The subsidy scam reached a new, dizzying level in 2011 and 2012 when hordes of politically connected men and women who knew nothing about petroleum products other than that you petrol in your car and diesel in your generator, were given import licences to import fuel. The subsidy climbed up to N1 trillion.

In May 2012, Professor Wole Soyinka and Pastor Tunde Bakare, sensitized the country to the scam, the fraud, and the cover-up in the administration of the subsidy regime that flowered in the Jonathan administration. They organised public protests called Occupy Nigeria at the Freedom Square in Lagos. The army were later called in by the Jonathan administration to disperse them and end the protests. Life returned to normal. But I am sure the protesters succeeded in telling the government this: we dey see una oo.

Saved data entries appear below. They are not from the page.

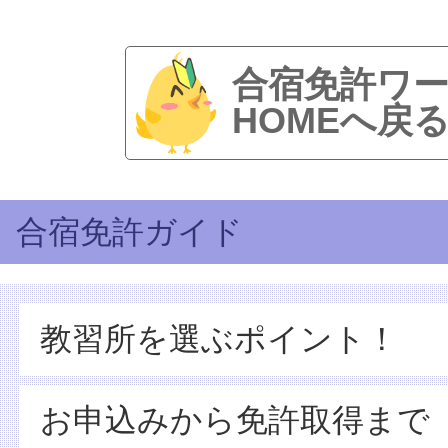
合宿免許ワ
HOMEへ戻
合宿免許ガイド
教習所を選ぶポイント！
お申込みから免許取得まで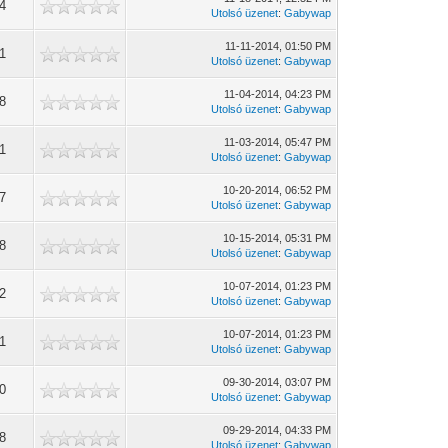
14
Utolsó üzenet
:
Gabywap
11-11-2014, 01:50 PM
71
Utolsó üzenet
:
Gabywap
11-04-2014, 04:23 PM
68
Utolsó üzenet
:
Gabywap
11-03-2014, 05:47 PM
21
Utolsó üzenet
:
Gabywap
10-20-2014, 06:52 PM
07
Utolsó üzenet
:
Gabywap
10-15-2014, 05:31 PM
58
Utolsó üzenet
:
Gabywap
10-07-2014, 01:23 PM
92
Utolsó üzenet
:
Gabywap
10-07-2014, 01:23 PM
01
Utolsó üzenet
:
Gabywap
09-30-2014, 03:07 PM
80
Utolsó üzenet
:
Gabywap
09-29-2014, 04:33 PM
48
Utolsó üzenet
:
Gabywap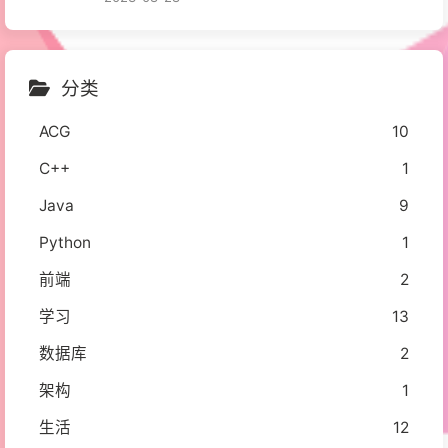
分类
ACG
10
C++
1
Java
9
Python
1
前端
2
学习
13
数据库
2
架构
1
生活
12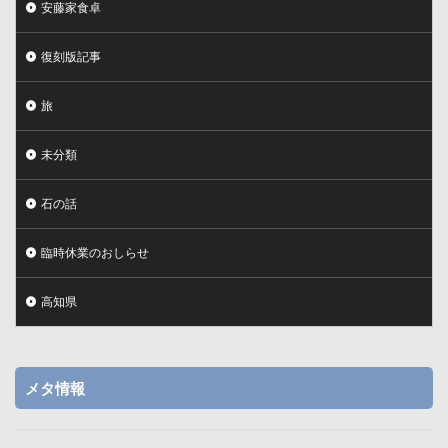
安藤家食卓
復刻版記事
旅
未分類
石の話
臨時休業のおしらせ
高知県
メタ情報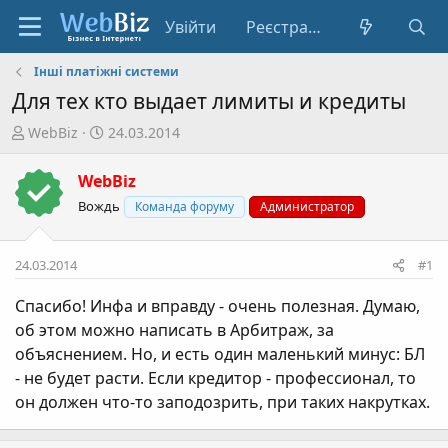
Увійти
Реєстрація
Інші платіжні системи
Для тех кто выдает лимиты и кредиты
А
Д
WebBiz
24.03.2014
в
а
т
т
WebBiz
о
а
Вождь
Команда форуму
Администратор
р
с
т
т
е
в
24.03.2014
#1
м
о
и
р
Спасибо! Инфа и вправду - очень полезная. Думаю,
е
об этом можно написать в Арбитраж, за
н
объяснением. Но, и есть один маленький минус: БЛ
н
- не будет расти. Если кредитор - профессионал, то
я
он должен что-то заподозрить, при таких накрутках.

 When Buhari announced the end of the fuel subsidy in 2015, not long after he took up residence in Aso Rock Villa, I thought he was riding with a strong will on the crest wave of the people’s protest to end the scam, the deceit and the scandal and turn the national narrative from cheap fuel to well-funded schools, health services that deliver to the poor and infrastructural development that would end the frustrations of the people with power supply, bad roads, and environmental degradation. I crowed. I crowed prematurely. I munched on my embarrassment that tasted like saw dust.

Sooner after, the Buhari administration began to dance around the fuel subsidy. Buhari found he had taken on a fight he could not win. The fuel subsidy is complex and complicated given the powerful individual and group interests involved it and for whom it must be perpetuated. Unable to come clean on it, the government resorted to some shenanigans bordering on buttered deceit and falsehood by hiding the budget for it under a different sub-head where it believed no one would find out. It was mistaken. The Daily Trust newspaper found out and told the public so. Lies are like onions. They have layers that prevent the seeker of the truth from getting there.

But the federal government has made its Hobson’s choice. It is retaining the subsidy. Buhari has lost the battle to the fuel subsidy cartel, one of the strongest in the land. We have inevitably arrived at a sorry pass. We came to it because no Nigerian president has had the will to take the informed advice of both the IMF and the World Bank as well as other well-informed Nigerians to end fuel subsidy and free the good money wasted on it for infrastructural and other national development projects. There will be stiff prices to pay for the government decision to roll back its own decision. 

Fuel subsidy was perhaps instituted with good intentions to make the people enjoy the divine blessings bestowed on their country with the huge hydro-carbon deposits in the Niger Delta region through which petro-Naira flowed into the national confers and fuelled social and economic developments. That objective has been derailed by the powerful interests that cornered the policy and hold the rest of the country to ransom. You touch them. No president wants trouble; therefore, while they railed and rail against it, they leave well alone.

The stout opposition to the removal of subsidy by labour is merely sentimental. The subsidy is not the people’s legal share of the nation’s stupendous petro-wealth. Government will not dare ignore labour for obvious reasons.  But believe me, labour has muddled up things. Despite the roll back, the tough times will get tougher and the rough times will get rougher for those whose interest labour believes it is protecting. 

The president has made his decision. Still, let us remind him that it often takes the right but unpopular decisions to radically change a nation. The will and the courage to change a nation and the way it does its business, come with a price. A leader must be prepared to pay that price if that is what it takes to effect positive changes and pull the nation out of the morass of its toing and froing in search of a solution in Sokoto, not in its sokoto.